I lead AGI safety at Google DeepMind – here's the view from the inside | Rohin Shah

80,000 Hours Podcast (Rob Wiblin)

| Podcasts | June 02, 2026 | 14.8 Thousand views | 2:48:27

TL;DR

Rohin Shah, Head of AGI Safety at Google DeepMind, argues that catastrophic misalignment is unlikely by default given current training methods, and warns that rigid safety commitments are counterproductive because rapidly evolving research may turn today's best practices into tomorrow's liabilities.

🔮 Misalignment Risk Assessment 4 insights

Standard arguments lack compelling evidence for inevitable misalignment

Shah finds existing arguments suggest misalignment is plausible but none establish it as the default outcome, justifying caution but not panic.

Short-horizon training limits deceptive alignment

Current RL happens over weeks or months, not years, making it unlikely to produce the long-horizon goals necessary for world takeover strategies.

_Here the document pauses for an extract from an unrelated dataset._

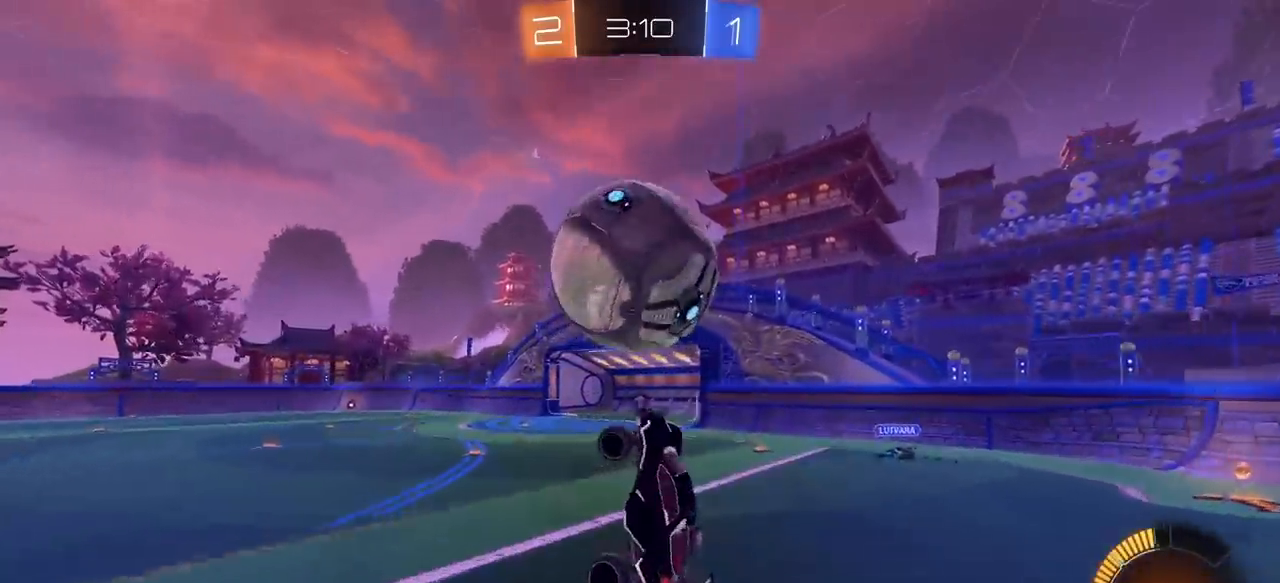
{"keys": ["a", "w"], "mouse": ["right"], "mouse_move": "still", "events": [[33, "e", "down"], [67, "mouse_left", "up"], [117, "e", "up"], [167, "mouse_left", "down"], [300, "s", "down"], [350, "a", "up"], [350, "mouse_right", "down"], [400, "a", "down"], [400, "w", "down"], [450, "s", "up"], [500, "mouse_left", "up"]]}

Current 'scheming' is role-playing, not real misalignment

Observed deceptive behaviors in models resemble science fiction role-play rather than competent pursuit of misaligned goals.

Current steerability offers limited evidence for future safety

Today's models lack the capabilities that create the scary oversight problems Shah originally worried about.

🚫 The Problem with Firm Commitments 3 insights

Evolving research makes commitments potentially harmful

Shah cites the shift regarding pretraining on alignment data—once encouraged, now filtered out to prevent models learning malicious personas or mitigation details.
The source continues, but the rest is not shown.